Spojrzałam na niego zszokowana. Skąd o tym wiedział? Owszem, robiłam tak ale zawsze myślałam, że on wtedy śpi. Uśmiechnęłam się mimowolnie i pocałowałam go. Chwilę później przed oczami stanął mi Krzysiek i wczorajsze sceny przebiegły przed moimi oczami. Nie mogłam go okłamać. On owszem zrobił to, okłamywał mnie z tamtą sytuacją ale widocznie ja byłam inna. Gorące strumienie wody leciały na nas a my milczeliśmy. W końcu postanowiłam się odezwać. Wyznać mu to wszystko co leżało na moim sercu. Nie chciałam go ranić.
-Słuchaj Jonghyun, musimy pogadać. To jest ważna sprawa a ja nie chcę okłamywać Cię zwłaszcza pod prysznicem.-wydusiłam.
On zszokowany kiwnął tylko głową i wyszedł spod prysznica. Wycieraliśmy się w ciszy. Wyszliśmy do saloniku, usiedliśmy naprzeciw siebie. On gestem zachęcił mnie do rozpoczęcia dyskusji. Westchnęłam wiedząc, że Nasz związek biegnie ku końcowi i rozpoczęłam swój monolog.
-Jjongie, posłuchaj. Z miejsca mówię, że nie wiem co we mnie wstąpiło ale... Pamiętasz Krzyśka? JS się z nim bardzo często widywałam i niestety to nasze spotykanie skończyło się seksem.. Ja miałam go przed oczami wszędzie, nawet w sypialni. Wiem, że to nie powinno się wydarzyć ale niestety tak potrzebowałam takiej odskoczni od tego wszystkiego. Od przygotowań do ślubu, przez menu aż po brak Ciebie w domu. Miałam dosyć. A jeszcze gorsze jest to, że coś do niego czuje. Ja...Ja go kocham Jonghyun a najgorsze w tym wszystkim jest to, że Ciebie też kocham równie mocno co jego. I nie wiem co z tym mam zrobić.. -zakończyłam swoje przemówienie.

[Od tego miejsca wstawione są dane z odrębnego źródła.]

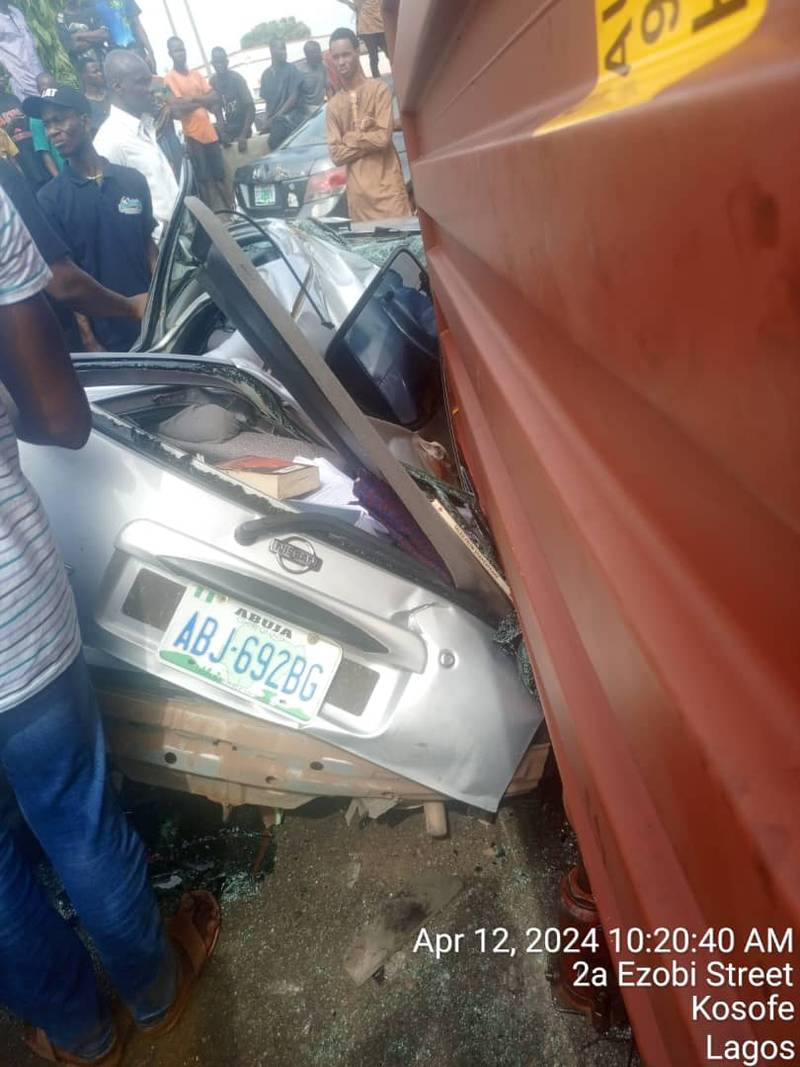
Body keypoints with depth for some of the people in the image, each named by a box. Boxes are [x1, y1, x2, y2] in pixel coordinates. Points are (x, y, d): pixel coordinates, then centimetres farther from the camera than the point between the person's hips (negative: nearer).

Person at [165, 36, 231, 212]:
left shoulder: (196, 74, 14)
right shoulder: (170, 78, -3)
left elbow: (215, 97, 6)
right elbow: (179, 109, -13)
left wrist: (194, 99, -10)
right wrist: (203, 101, -8)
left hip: (209, 132, 5)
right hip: (192, 135, -5)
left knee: (220, 175, 10)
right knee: (204, 179, -4)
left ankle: (231, 210, 18)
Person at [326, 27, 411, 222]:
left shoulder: (378, 88, 2)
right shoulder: (333, 105, 13)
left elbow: (383, 137, -11)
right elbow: (336, 155, 3)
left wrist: (350, 138, 0)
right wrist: (365, 134, -5)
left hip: (387, 186, -3)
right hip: (358, 193, 4)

Czas leciał, a Jonghyun nic się nie odzywał. W końcu przemówił, spokojnym lecz chłodnym tonem. Aż dostałam gęsiej skórki.

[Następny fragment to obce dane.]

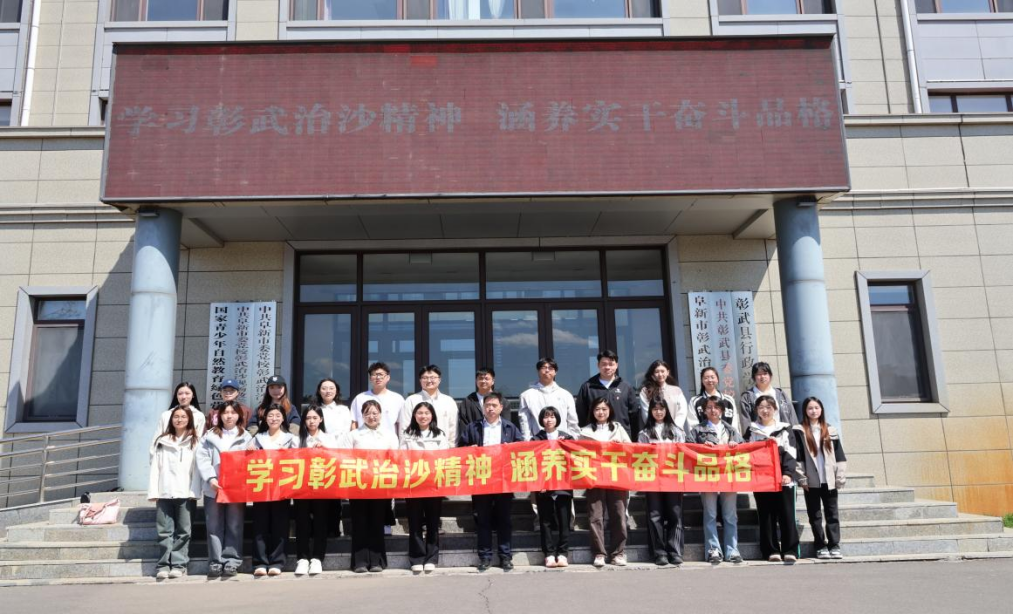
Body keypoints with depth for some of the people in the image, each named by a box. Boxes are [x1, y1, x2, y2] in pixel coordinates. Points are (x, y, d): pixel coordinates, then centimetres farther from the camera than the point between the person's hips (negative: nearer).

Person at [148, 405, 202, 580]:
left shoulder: (195, 442, 6)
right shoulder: (161, 441, 15)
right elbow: (155, 468, 10)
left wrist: (194, 491, -11)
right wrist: (153, 491, 0)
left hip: (186, 493, -2)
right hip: (164, 492, 2)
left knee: (183, 531, -1)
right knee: (164, 531, 2)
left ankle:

-Paulina.. Ja wiem, że ja też nie byłem ideałem dwa lata temu a też kiepskie jest to że tak samo pomyślałem o tobie. Kochałem was dwie. Ale przeanalizowałem wszystkie za i przeciw. Ty byłaś ze mną zawsze. Na dobre i złe co by się nie działo miałem w Tobie oparcie, w jej oczach byłem tylko gościem który ma chuja do tego by ją zaspokoić. Ale to ty musisz zdecydować z kim chcesz być. Rozważyć za i przeciw bycia z nim i ze mną. -westchnął.
-Czyli nie jesteś zły na mnie? Nic kompletnie?
-Ja zachowałem się również źle 2 lata temu a ty powiedziałaś mi bardzo podobnie co ja Tobie teraz.

_________________________

Zostawiłam Krzyśka. I definitywnie o nim zapomniałam. Straszył mnie na początku że wszystko wyjawi Dino ale gdy dowiedział się, że on wszystko wie nie miał żadnych mocnych argumentów, odpuścił.
Ja byłam mega szczęśliwa. Mój facet był cudowny, wybaczył mi i co najważniejsze.  Byłam przyszłą panią Kim.